(Provided records Opens)

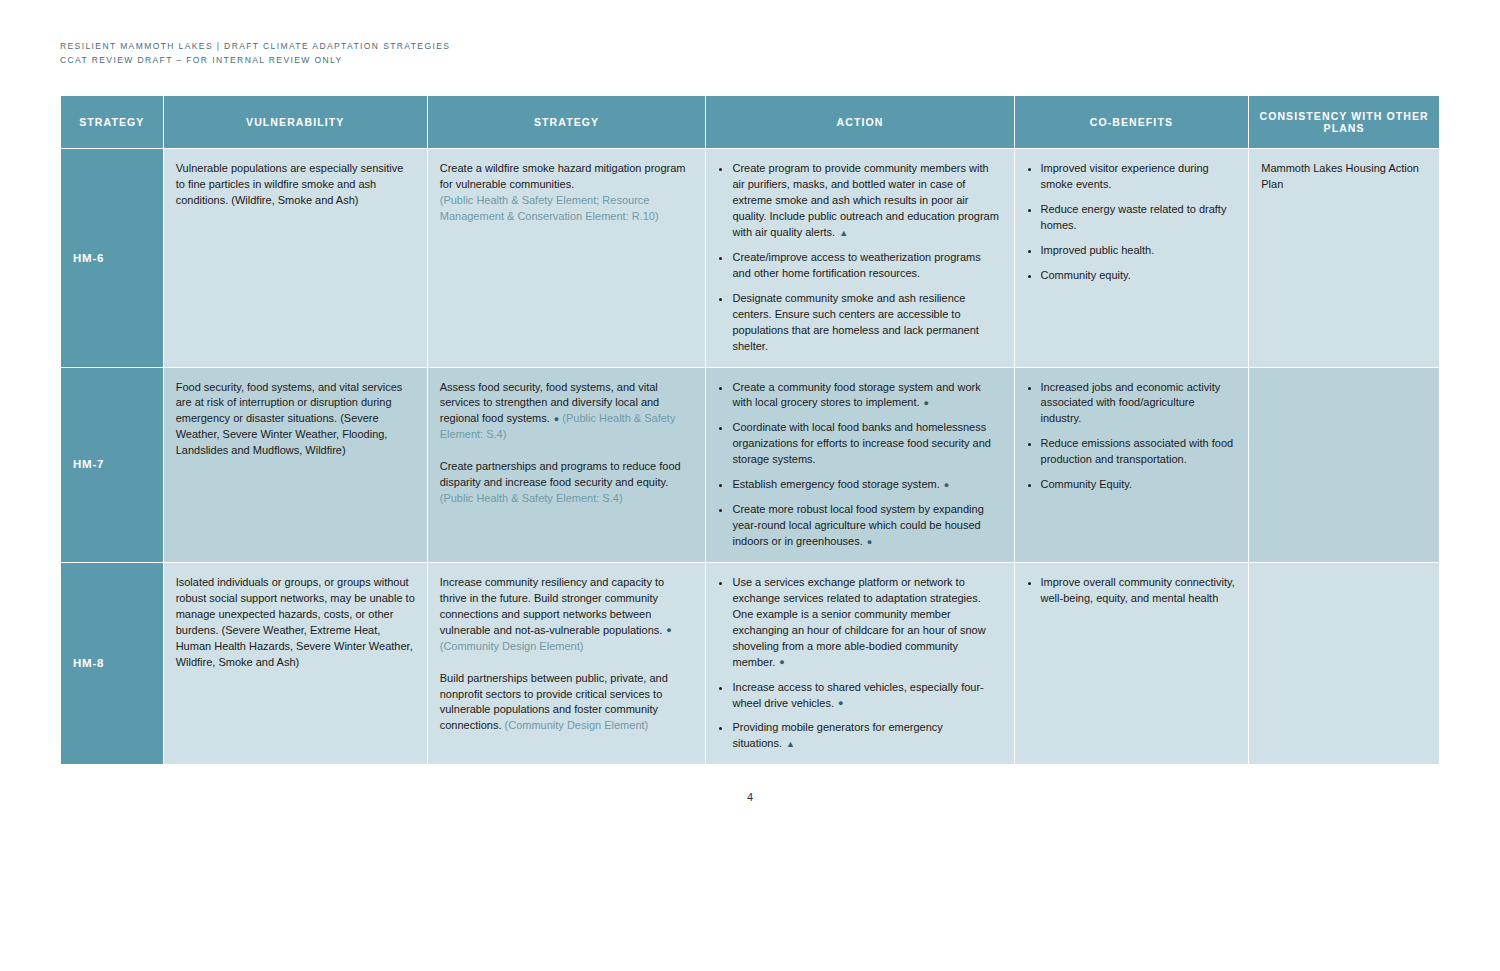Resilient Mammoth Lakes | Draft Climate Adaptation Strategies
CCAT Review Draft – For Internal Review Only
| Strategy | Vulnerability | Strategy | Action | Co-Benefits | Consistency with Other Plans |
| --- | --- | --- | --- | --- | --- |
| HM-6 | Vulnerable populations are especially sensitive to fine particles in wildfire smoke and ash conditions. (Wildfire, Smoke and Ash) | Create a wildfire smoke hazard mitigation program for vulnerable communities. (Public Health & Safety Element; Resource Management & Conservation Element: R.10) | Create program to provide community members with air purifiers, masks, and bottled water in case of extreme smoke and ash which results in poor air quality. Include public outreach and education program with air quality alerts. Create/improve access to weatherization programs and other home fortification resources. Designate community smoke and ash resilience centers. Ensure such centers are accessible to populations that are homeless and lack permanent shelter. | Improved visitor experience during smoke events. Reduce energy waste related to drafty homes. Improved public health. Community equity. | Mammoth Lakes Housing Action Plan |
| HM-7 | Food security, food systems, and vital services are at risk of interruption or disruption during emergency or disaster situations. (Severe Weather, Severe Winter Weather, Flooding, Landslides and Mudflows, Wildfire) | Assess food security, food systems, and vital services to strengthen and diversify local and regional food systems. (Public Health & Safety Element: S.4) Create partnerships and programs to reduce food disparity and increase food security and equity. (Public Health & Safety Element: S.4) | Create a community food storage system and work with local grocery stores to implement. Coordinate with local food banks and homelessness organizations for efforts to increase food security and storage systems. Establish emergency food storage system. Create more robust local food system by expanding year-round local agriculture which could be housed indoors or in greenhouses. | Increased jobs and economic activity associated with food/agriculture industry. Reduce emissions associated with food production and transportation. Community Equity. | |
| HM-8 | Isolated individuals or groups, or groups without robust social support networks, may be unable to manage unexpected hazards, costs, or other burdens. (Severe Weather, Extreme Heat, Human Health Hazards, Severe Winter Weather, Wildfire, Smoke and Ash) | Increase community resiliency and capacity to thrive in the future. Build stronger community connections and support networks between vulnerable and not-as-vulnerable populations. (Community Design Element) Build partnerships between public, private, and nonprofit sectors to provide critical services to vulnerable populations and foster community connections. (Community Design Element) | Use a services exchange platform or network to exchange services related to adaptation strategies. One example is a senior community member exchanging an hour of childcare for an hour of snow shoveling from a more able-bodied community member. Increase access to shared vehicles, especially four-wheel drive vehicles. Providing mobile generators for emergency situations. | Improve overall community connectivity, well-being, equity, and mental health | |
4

(Provided records Closes)

▶ Required work
Report how many lines of the entries include the word "Action", and let the number stand alone.

▶ Solution for this problem
2